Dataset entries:
==============================
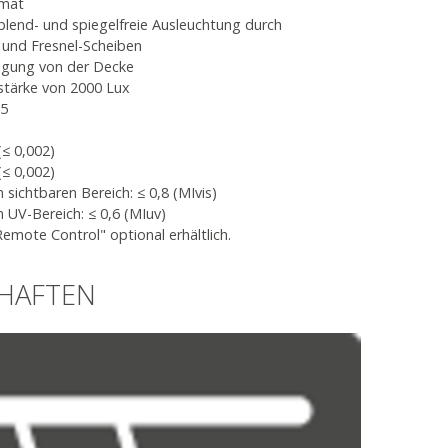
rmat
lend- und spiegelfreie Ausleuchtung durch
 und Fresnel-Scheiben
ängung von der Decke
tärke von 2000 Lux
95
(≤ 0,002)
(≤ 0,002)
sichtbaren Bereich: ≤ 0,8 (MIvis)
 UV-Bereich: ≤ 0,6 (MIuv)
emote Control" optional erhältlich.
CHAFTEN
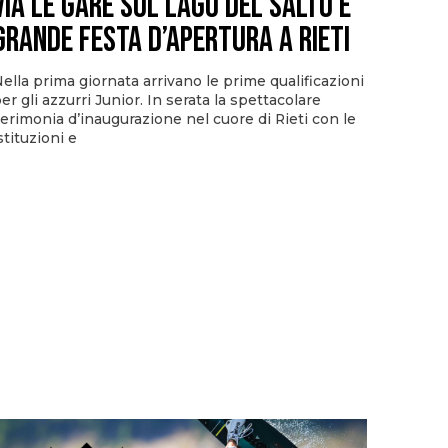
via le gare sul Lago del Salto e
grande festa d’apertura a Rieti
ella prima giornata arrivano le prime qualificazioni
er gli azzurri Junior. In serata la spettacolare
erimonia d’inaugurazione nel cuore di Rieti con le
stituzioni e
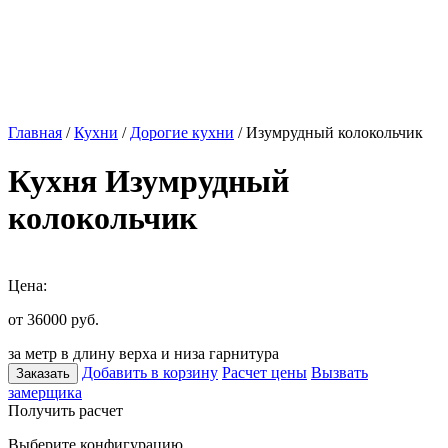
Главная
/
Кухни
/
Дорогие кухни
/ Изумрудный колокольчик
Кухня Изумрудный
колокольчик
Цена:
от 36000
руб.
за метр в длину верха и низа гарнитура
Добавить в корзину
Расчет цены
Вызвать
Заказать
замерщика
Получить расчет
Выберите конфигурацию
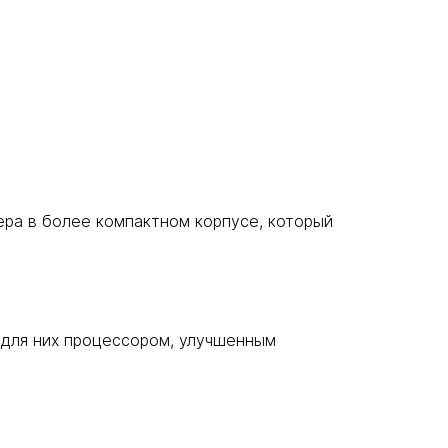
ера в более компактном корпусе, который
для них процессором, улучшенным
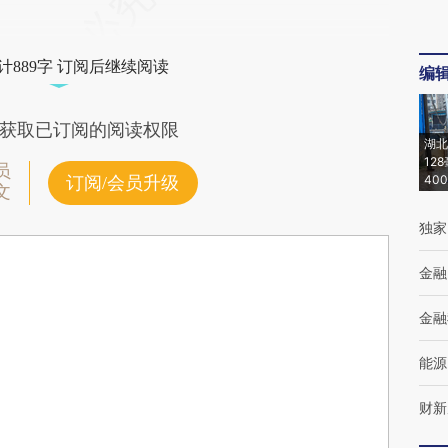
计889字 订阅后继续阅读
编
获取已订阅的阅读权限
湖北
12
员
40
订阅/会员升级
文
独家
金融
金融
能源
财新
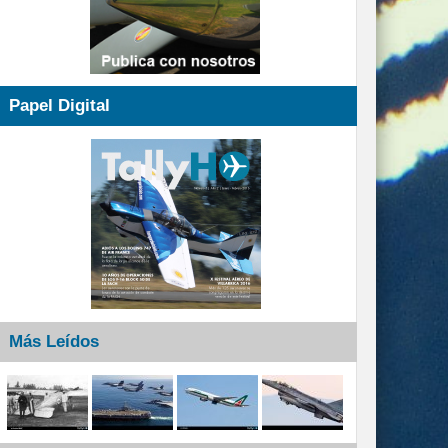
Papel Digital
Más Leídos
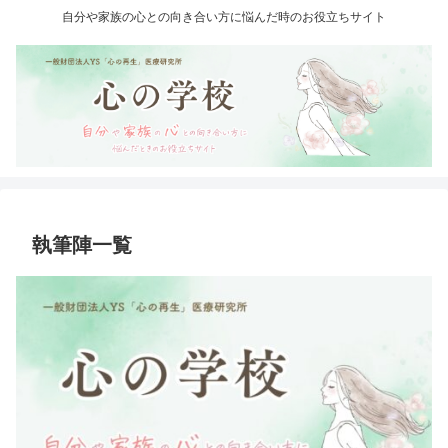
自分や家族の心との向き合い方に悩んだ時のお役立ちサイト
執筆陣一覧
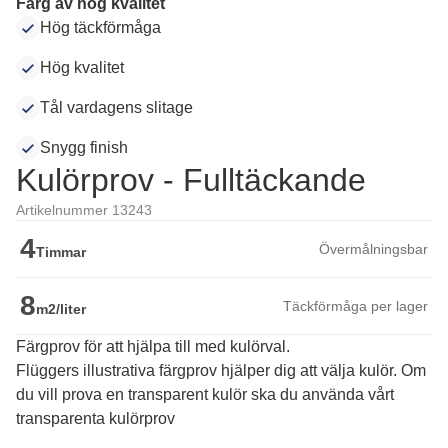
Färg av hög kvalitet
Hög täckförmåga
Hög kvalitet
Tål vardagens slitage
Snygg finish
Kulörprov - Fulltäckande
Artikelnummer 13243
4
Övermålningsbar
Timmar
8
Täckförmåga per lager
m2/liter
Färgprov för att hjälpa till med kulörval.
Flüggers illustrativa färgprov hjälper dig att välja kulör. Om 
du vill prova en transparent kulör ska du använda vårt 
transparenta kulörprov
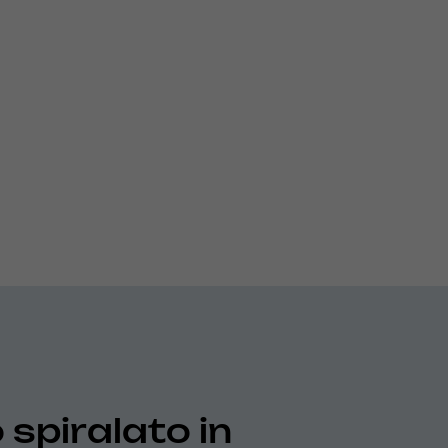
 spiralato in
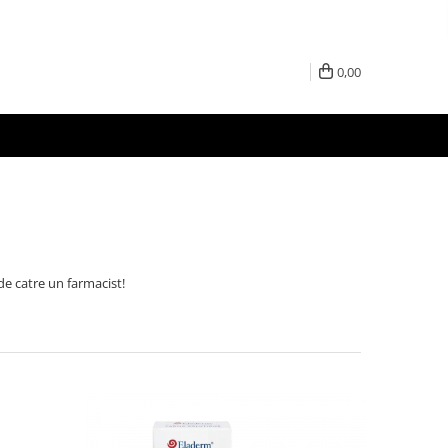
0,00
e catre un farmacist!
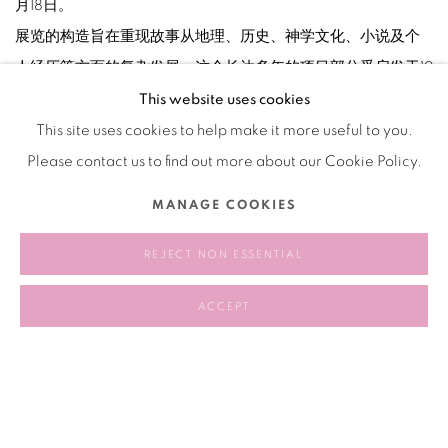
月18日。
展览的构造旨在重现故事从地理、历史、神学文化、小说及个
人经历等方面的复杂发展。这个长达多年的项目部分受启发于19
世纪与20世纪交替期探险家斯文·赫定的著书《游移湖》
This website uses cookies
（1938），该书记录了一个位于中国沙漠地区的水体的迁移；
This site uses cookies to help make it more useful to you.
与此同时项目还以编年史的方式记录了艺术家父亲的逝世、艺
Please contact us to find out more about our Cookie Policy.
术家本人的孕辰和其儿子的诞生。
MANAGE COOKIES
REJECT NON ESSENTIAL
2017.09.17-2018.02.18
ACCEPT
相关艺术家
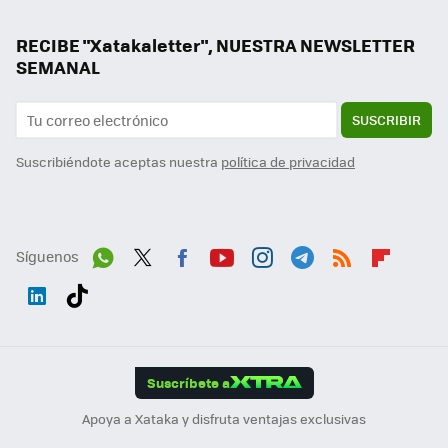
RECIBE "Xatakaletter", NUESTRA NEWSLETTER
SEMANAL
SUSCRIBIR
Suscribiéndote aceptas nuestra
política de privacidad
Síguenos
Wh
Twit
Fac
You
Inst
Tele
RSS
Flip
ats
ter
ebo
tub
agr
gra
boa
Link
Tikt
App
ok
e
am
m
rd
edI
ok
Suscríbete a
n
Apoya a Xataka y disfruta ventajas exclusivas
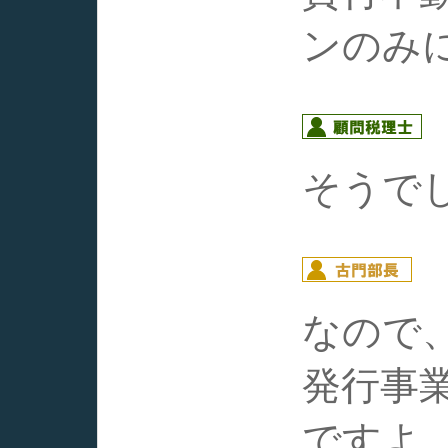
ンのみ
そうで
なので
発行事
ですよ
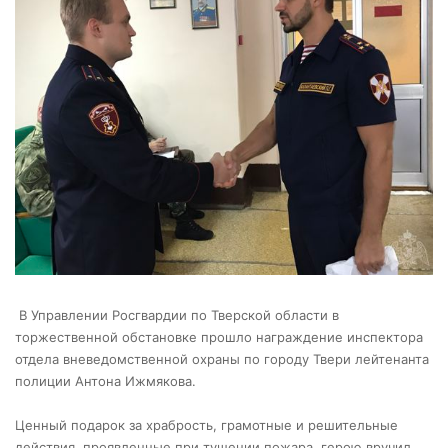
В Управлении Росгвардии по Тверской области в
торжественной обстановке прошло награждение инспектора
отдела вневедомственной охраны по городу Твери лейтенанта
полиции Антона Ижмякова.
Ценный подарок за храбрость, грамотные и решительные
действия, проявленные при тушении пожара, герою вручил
==============================
● **Assigned task**
Reproduce every record above exactly as given, excluding pictures from the result.

● **Written reply**
rmat
lend- und spiegelfreie Ausleuchtung durch
 und Fresnel-Scheiben
ängung von der Decke
tärke von 2000 Lux
95
(≤ 0,002)
(≤ 0,002)
sichtbaren Bereich: ≤ 0,8 (MIvis)
 UV-Bereich: ≤ 0,6 (MIuv)
emote Control" optional erhältlich.
CHAFTEN
via le gare sul Lago del Salto e
grande festa d’apertura a Rieti
ella prima giornata arrivano le prime qualificazioni
er gli azzurri Junior. In serata la spettacolare
erimonia d’inaugurazione nel cuore di Rieti con le
stituzioni e
Главная
/
Кухни
/
Дорогие кухни
/ Изумрудный колокольчик
Кухня Изумрудный
колокольчик
Цена:
от 36000
руб.
за метр в длину верха и низа гарнитура
Добавить в корзину
Расчет цены
Вызвать
Заказать
замерщика
Получить расчет
Выберите конфигурацию
ера в более компактном корпусе, который
для них процессором, улучшенным
计889字 订阅后继续阅读
编
获取已订阅的阅读权限
湖北
12
员
40
订阅/会员升级
文
独家
金融
金融
能源
财新
Papel Digital
Más Leídos
自分や家族の心との向き合い方に悩んだ時のお役立ちサイト
執筆陣一覧
Färg av hög kvalitet
Hög täckförmåga
Hög kvalitet
Tål vardagens slitage
Snygg finish
Kulörprov - Fulltäckande
Artikelnummer 13243
4
Övermålningsbar
Timmar
8
Täckförmåga per lager
m2/liter
Färgprov för att hjälpa till med kulörval.
Flüggers illustrativa färgprov hjälper dig att välja kulör. Om 
du vill prova en transparent kulör ska du använda vårt 
transparenta kulörprov
 spiralato in
0,00
e catre un farmacist!
月18日。
展览的构造旨在重现故事从地理、历史、神学文化、小说及个
人经历等方面的复杂发展。这个长达多年的项目部分受启发于19
世纪与20世纪交替期探险家斯文·赫定的著书《游移湖》
This website uses cookies
（1938），该书记录了一个位于中国沙漠地区的水体的迁移；
This site uses cookies to help make it more useful to you.
与此同时项目还以编年史的方式记录了艺术家父亲的逝世、艺
Please contact us to find out more about our Cookie Policy.
术家本人的孕辰和其儿子的诞生。
MANAGE COOKIES
REJECT NON ESSENTIAL
2017.09.17-2018.02.18
ACCEPT
相关艺术家
RECIBE "Xatakaletter", NUESTRA NEWSLETTER
SEMANAL
SUSCRIBIR
Suscribiéndote aceptas nuestra
política de privacidad
Síguenos
Wh
Twit
Fac
You
Inst
Tele
RSS
Flip
ats
ter
ebo
tub
agr
gra
boa
Link
Tikt
App
ok
e
am
m
rd
edI
ok
Suscríbete a
n
Apoya a Xataka y disfruta ventajas exclusivas
ンのみ
そうで
なので
発行事
ですよ
В Управлении Росгвардии по Тверской области в
торжественной обстановке прошло награждение инспектора
отдела вневедомственной охраны по городу Твери лейтенанта
полиции Антона Ижмякова.
Ценный подарок за храбрость, грамотные и решительные
действия, проявленные при тушении пожара, герою вручил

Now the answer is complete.